• **TO DO**
State how many lines of the material below include the word "left". Give only the number.

• **DATA ROWS**
———
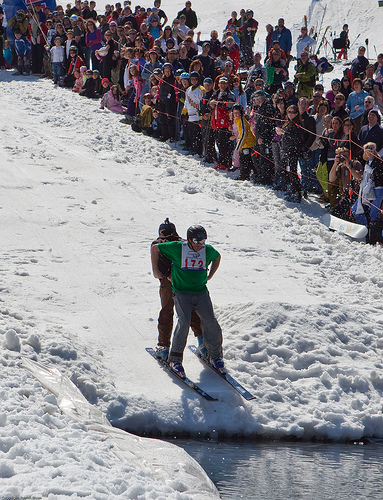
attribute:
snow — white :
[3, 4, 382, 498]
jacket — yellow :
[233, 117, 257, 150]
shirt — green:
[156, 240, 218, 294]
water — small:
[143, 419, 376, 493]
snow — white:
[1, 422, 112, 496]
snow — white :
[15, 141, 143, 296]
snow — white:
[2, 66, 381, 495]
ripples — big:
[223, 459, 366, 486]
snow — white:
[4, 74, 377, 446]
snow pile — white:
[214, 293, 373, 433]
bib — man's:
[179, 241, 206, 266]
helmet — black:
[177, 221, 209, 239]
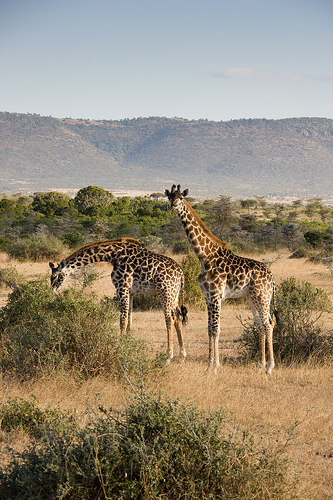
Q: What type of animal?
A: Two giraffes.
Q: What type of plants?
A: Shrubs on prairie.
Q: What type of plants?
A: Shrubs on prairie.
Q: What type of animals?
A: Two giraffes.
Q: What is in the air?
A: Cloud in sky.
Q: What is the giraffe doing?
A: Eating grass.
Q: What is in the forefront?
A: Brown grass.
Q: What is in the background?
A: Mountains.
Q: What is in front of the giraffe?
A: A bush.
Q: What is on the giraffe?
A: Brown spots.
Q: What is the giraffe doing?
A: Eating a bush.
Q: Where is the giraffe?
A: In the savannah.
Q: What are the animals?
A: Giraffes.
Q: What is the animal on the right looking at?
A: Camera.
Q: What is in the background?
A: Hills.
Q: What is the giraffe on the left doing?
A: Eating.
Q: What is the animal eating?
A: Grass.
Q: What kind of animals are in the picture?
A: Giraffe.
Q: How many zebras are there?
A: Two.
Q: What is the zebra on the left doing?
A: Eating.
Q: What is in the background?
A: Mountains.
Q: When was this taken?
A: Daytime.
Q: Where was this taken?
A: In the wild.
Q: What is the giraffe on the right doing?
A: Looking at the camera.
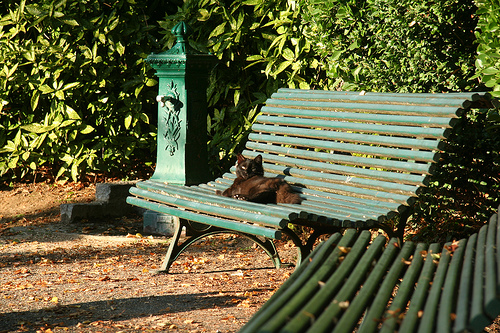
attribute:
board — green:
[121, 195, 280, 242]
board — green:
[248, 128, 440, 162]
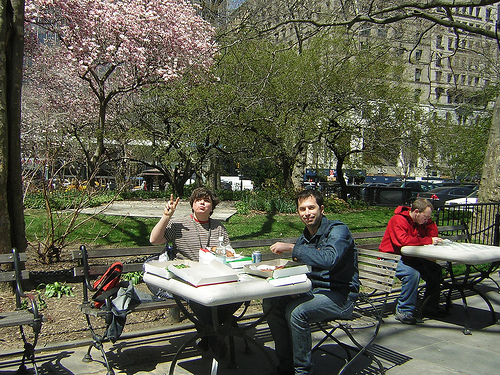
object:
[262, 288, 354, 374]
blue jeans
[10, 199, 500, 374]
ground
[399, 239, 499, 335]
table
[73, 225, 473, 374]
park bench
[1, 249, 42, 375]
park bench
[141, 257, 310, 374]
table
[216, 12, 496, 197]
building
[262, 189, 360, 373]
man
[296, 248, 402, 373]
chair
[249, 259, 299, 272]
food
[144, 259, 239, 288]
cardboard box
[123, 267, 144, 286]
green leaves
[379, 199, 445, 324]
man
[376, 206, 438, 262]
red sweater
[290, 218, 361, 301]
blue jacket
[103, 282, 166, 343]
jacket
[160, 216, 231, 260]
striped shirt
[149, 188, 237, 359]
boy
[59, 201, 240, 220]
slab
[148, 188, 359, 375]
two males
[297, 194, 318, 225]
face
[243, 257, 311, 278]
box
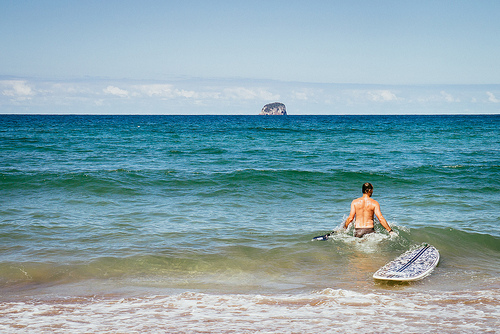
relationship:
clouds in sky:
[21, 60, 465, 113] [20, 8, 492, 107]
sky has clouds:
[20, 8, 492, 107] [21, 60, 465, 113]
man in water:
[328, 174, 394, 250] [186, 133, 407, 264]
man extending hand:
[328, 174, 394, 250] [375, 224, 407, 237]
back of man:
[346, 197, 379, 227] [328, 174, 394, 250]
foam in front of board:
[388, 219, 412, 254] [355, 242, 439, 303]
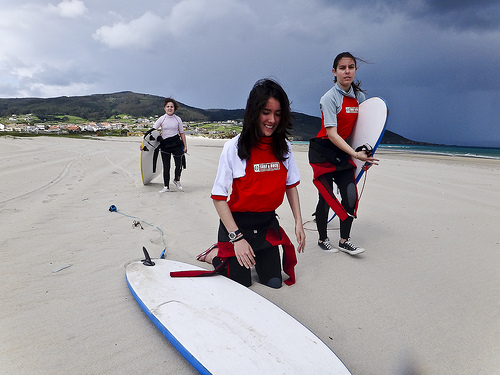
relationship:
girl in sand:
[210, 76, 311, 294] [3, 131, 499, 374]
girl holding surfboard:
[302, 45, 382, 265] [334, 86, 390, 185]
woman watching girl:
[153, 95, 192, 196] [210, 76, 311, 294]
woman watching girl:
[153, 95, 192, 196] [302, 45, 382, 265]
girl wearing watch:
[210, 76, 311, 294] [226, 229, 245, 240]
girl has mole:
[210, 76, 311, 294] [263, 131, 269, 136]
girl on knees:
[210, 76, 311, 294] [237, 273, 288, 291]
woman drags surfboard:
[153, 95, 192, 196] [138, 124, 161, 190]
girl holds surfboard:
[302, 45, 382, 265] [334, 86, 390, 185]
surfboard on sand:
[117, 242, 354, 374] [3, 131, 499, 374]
———
• **RESULT**
2